**EXTRACT:**
___

My Score
I did a little better on this one that the other one percentage wise, although I feel like I would have done better If I had not done it in a car on a roadtrip. Overall, I feel decent knowing that I did pretty well and definetely could do better since my errors were silly mistakes.
According to the time on CB, the test took me more than 2 hours but this is pretty unaccurate or not a true measurement of my timings since I did the test on a road trip and was using my hotspot and we were on mountains and the hotspot would turn on and off at certain times and sometimes the college board would freeze and kick me out and I would just finish the question on the paper and then put the answer in quickly when data came back and sometimes I would move to the next question and and then get kicked out right away or something. This happened constantly, and it became extremely hard and annoying to put in the answers, and so I learned my lesson of not doing assignments to the last momment.
Soemthing that I feel good about is not using outside resources, anyways I couldn’t even use outside resources like google because of how bad my wifi was. I also feel good about how I was able to find different ways of doing a single problem and quick ways of doing problems, like the sorting ones, where I did not even have to look at the code as I knew the process of the sorting. Another one was the question where I used a log equation to solve it(question 36) where you could have just put in the elements and divided by two and kept doign that untill you get the answer but I found a quicker way of doing it through logs.
Work I did when taking the CB
Note: A Lot of my timings are extremely messed up like 14 minutes or even 5 seconds, since I did this on a road trip and the hotspot was extremely bad since we were on the mountains and the data gets cut off sometimes and then it would just kick me out of college board and also some of the times it would just not do anything on the screen for a while and not move to next question and freeze out and so I wrote down all my problems and steps just in case if something did not enter in due to internet. Also writing down steps really helped me process each and every step of the question to avoid silly mistakes and better thinking. I know you don’t like paper but on the CB exam it really helps me think and not jumble too many things in my head which leads to errors and confusion. Also jsut for extra here are the picture of all my steps I did for every problem and it can kind of show how I thought through and did each question.
Specific Quesitons Reflections
Q4 findMax of 1D int array
I really liked this question, as I recalled doing it, I did this pretty fast i think under a minute easily as I looked at the question and saw that the if statement in the for loop does not update if the value is negative since maxVal is set to 0. This came to me extremely fast and it was a question that I really enjoyed, questions like these on the test will be really good for me since it will give me time to think more on other questions if I ever get stuck, in order to get the question right.

___

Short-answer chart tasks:
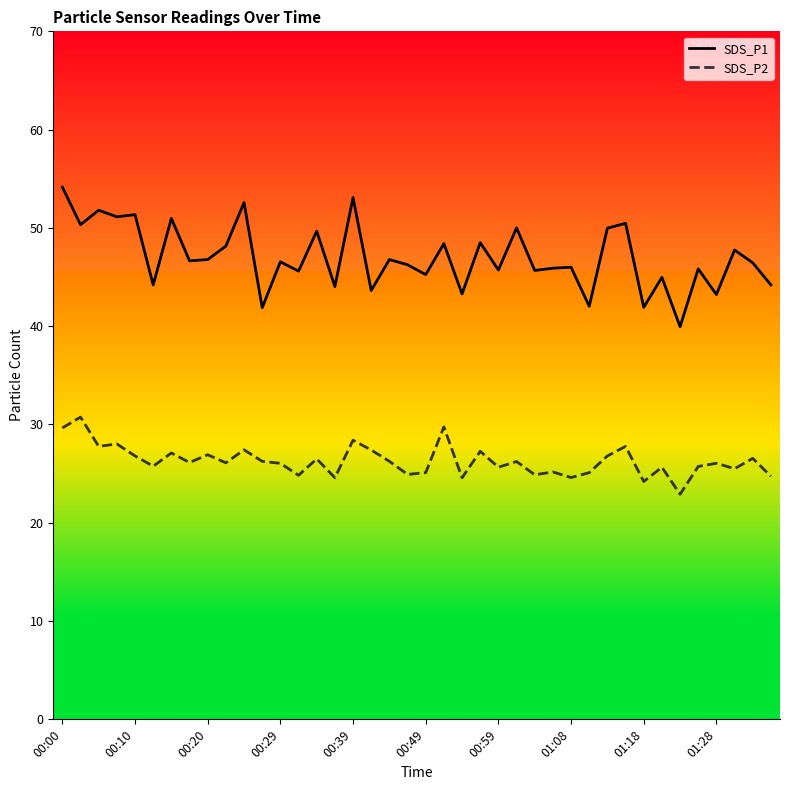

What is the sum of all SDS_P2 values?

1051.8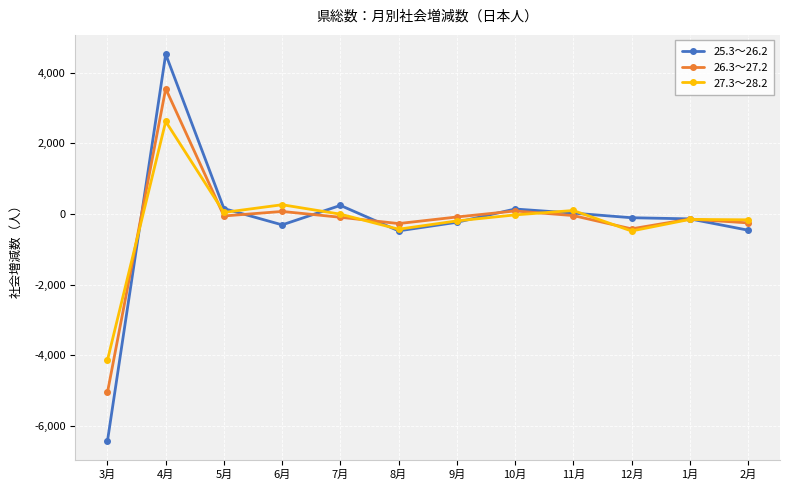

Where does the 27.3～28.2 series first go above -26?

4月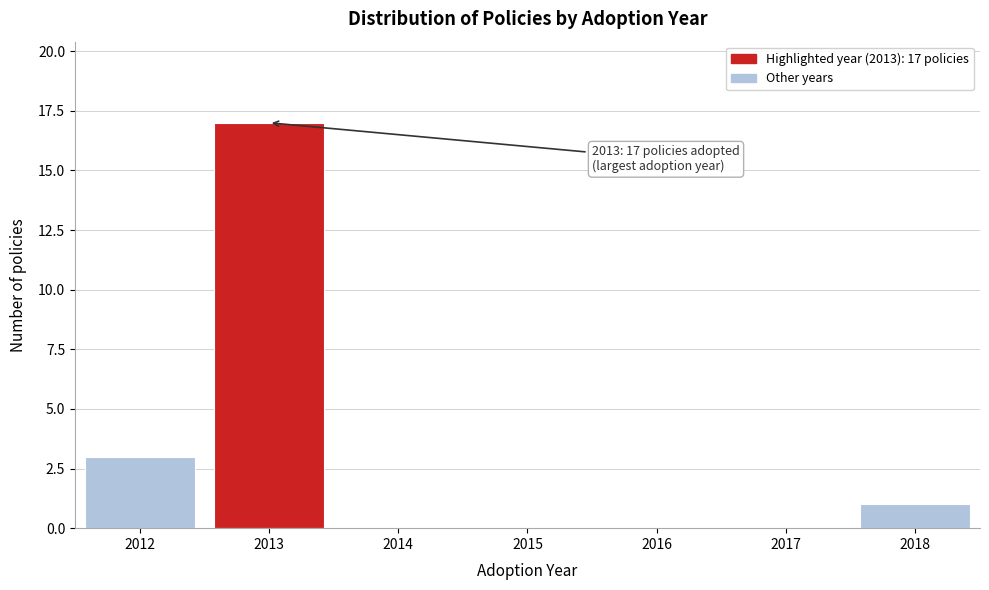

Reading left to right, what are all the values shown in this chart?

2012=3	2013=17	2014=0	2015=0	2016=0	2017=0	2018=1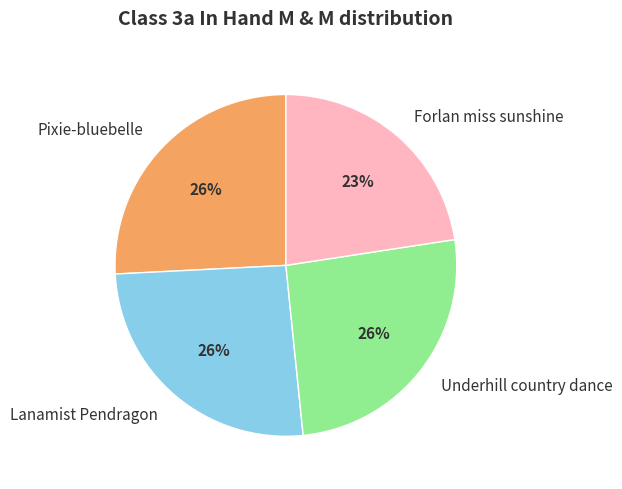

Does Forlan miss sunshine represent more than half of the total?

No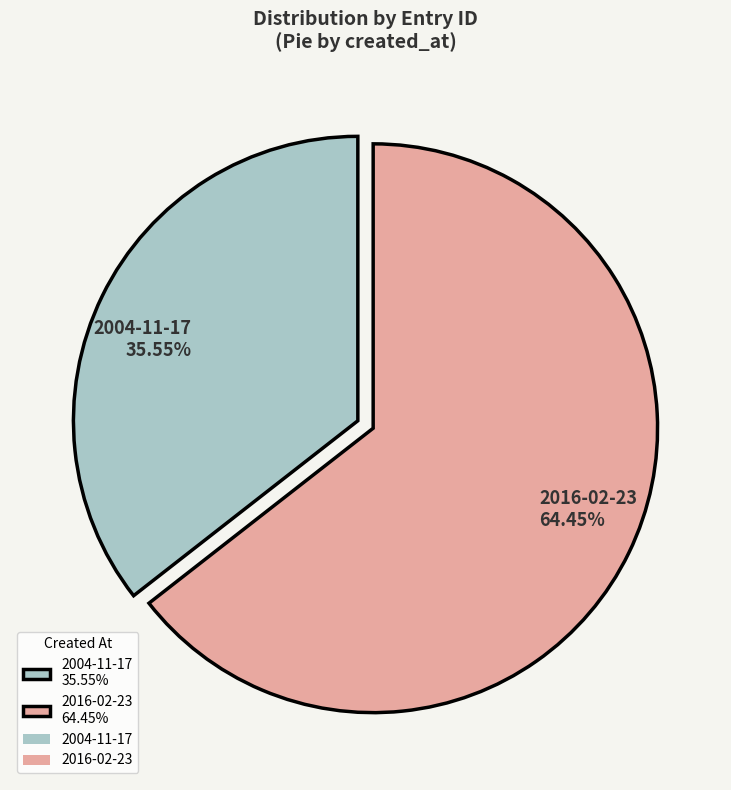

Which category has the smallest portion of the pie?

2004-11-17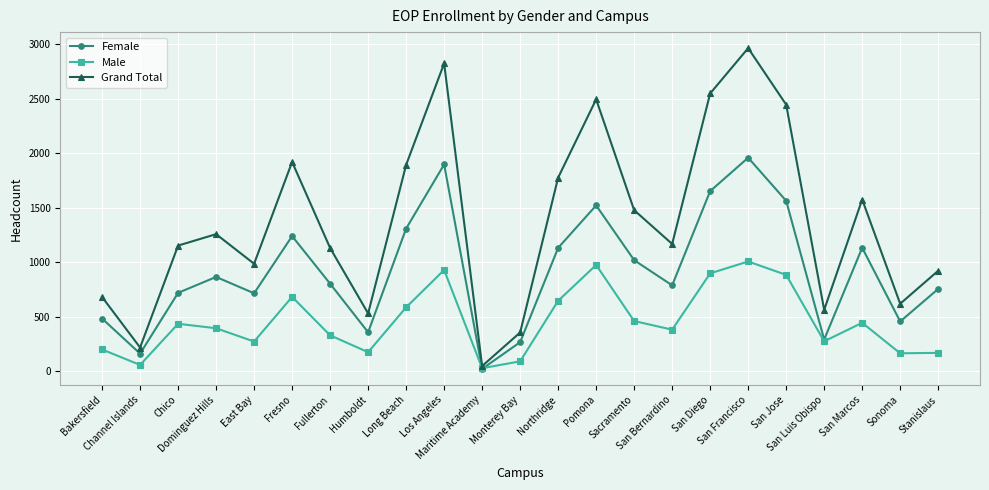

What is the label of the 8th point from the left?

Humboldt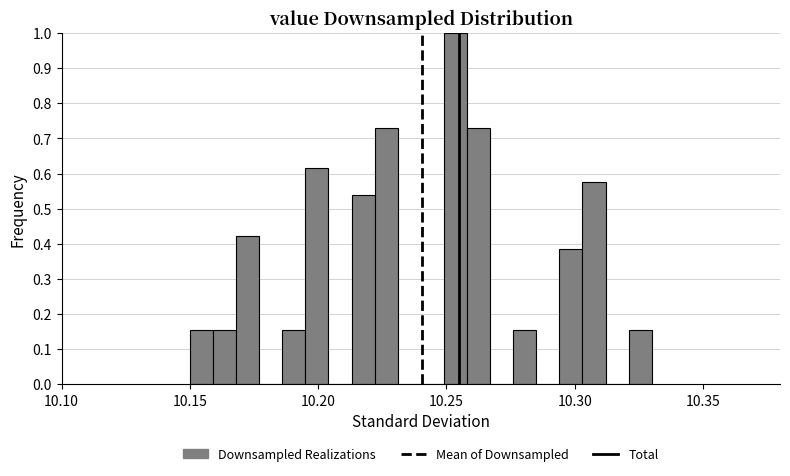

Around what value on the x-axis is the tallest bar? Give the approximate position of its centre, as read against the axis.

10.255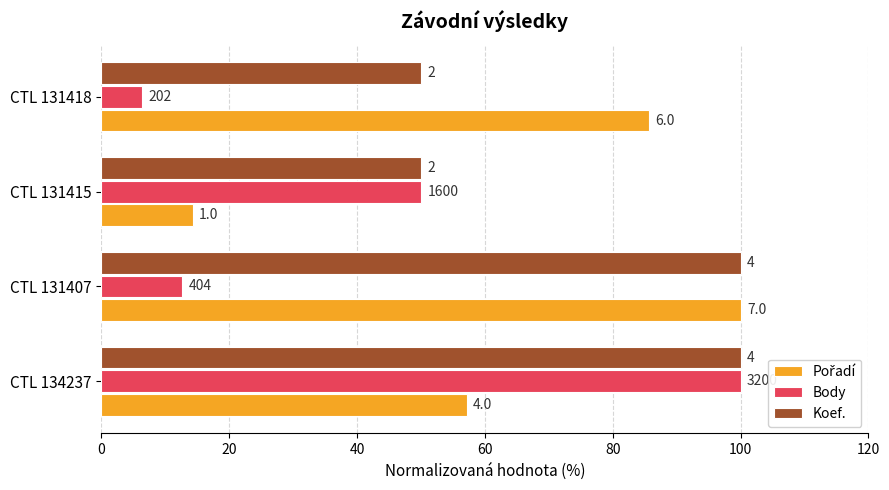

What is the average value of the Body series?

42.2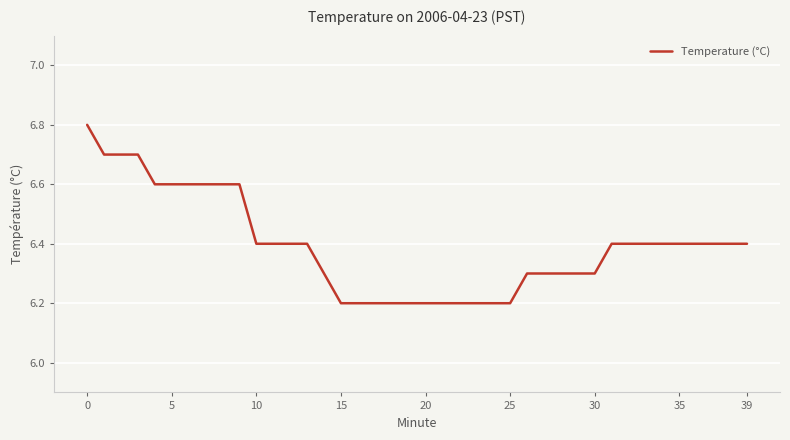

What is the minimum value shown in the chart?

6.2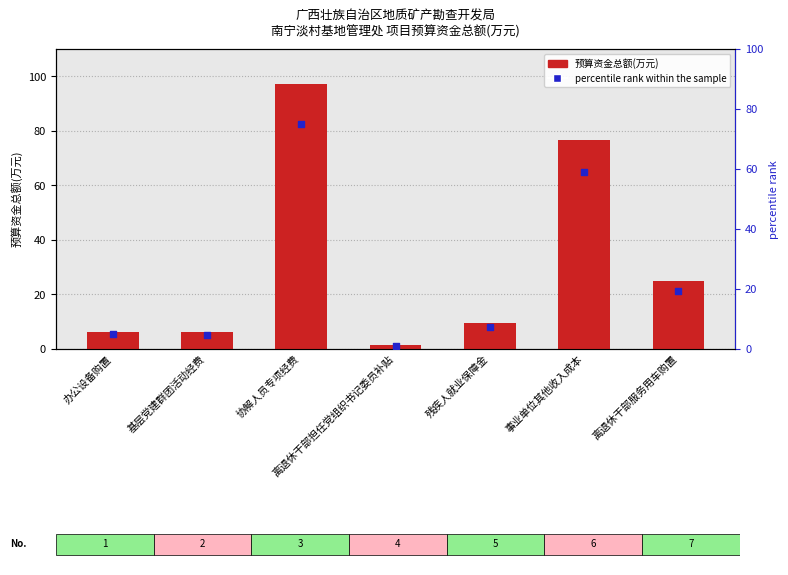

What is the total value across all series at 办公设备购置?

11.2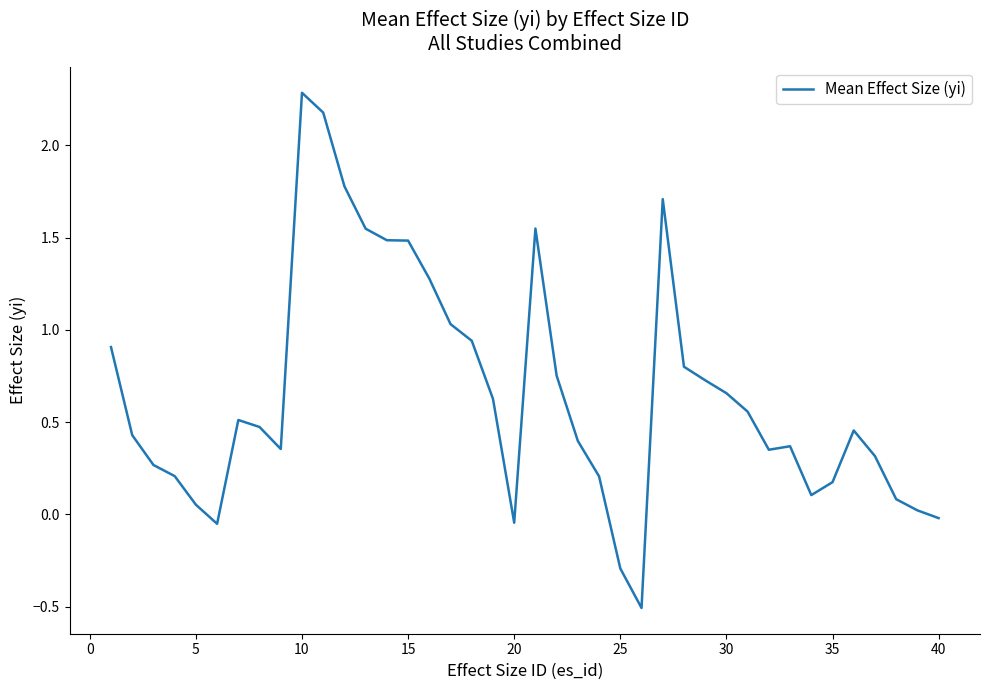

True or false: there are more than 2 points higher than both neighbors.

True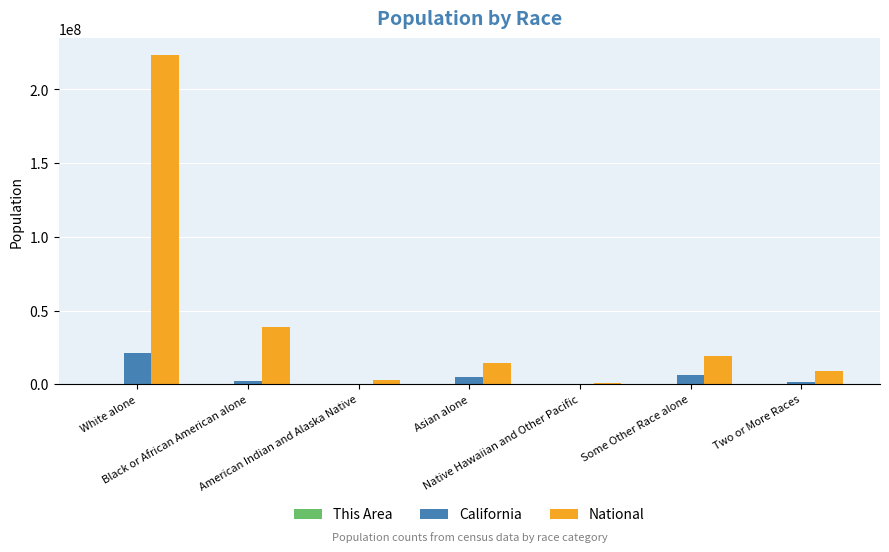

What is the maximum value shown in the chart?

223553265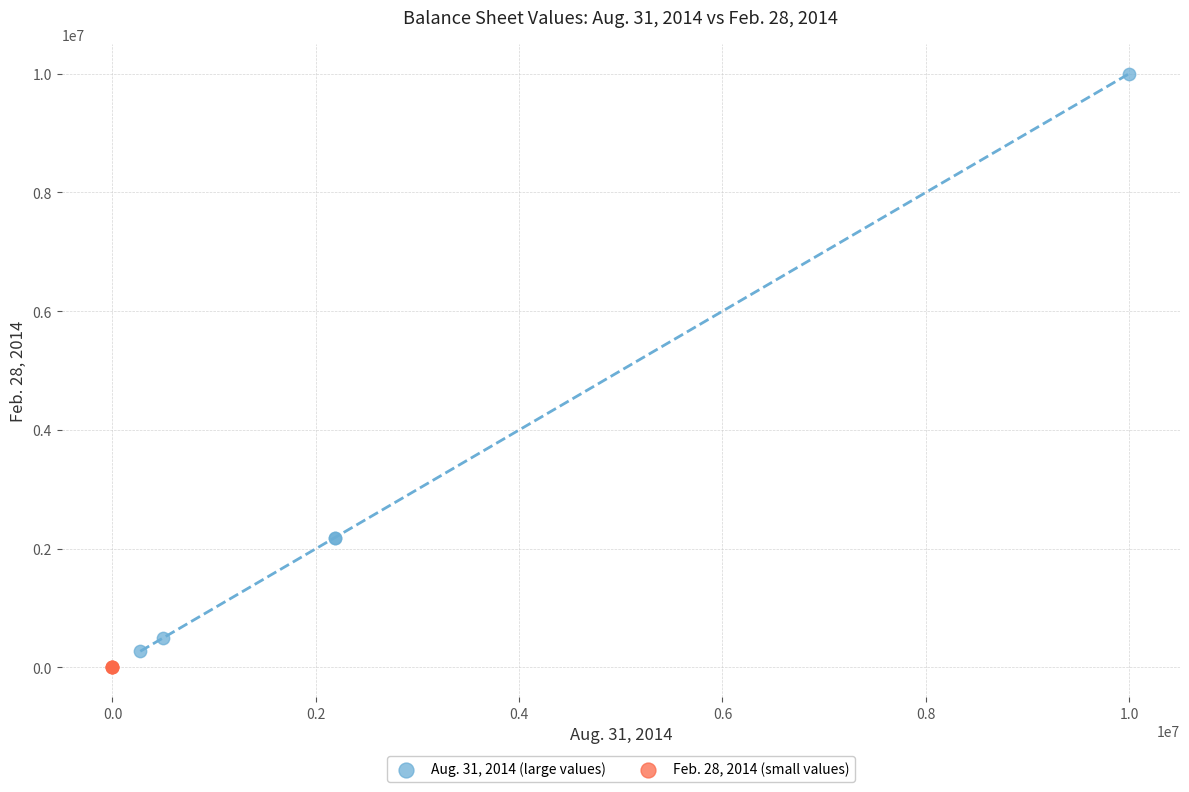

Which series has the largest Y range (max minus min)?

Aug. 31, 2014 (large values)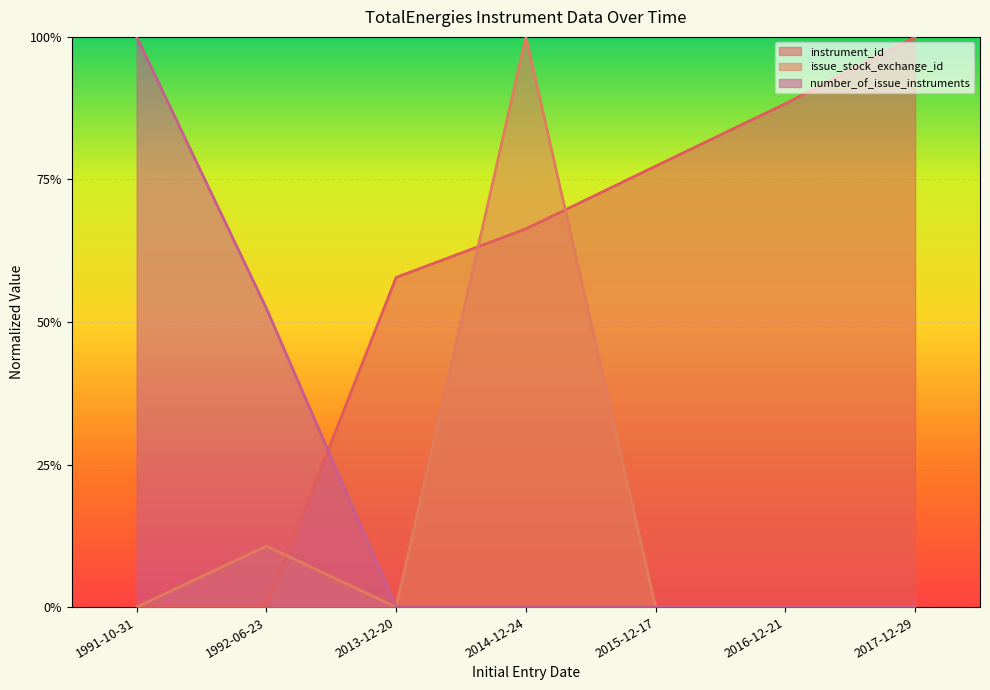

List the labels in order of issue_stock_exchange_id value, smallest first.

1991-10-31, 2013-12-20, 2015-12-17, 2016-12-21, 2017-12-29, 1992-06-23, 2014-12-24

___

Copy the passage of the test reflection above that runs from "According to the" up to and including "the last momment.".

According to the time on CB, the test took me more than 2 hours but this is pretty unaccurate or not a true measurement of my timings since I did the test on a road trip and was using my hotspot and we were on mountains and the hotspot would turn on and off at certain times and sometimes the college board would freeze and kick me out and I would just finish the question on the paper and then put the answer in quickly when data came back and sometimes I would move to the next question and and then get kicked out right away or something. This happened constantly, and it became extremely hard and annoying to put in the answers, and so I learned my lesson of not doing assignments to the last momment.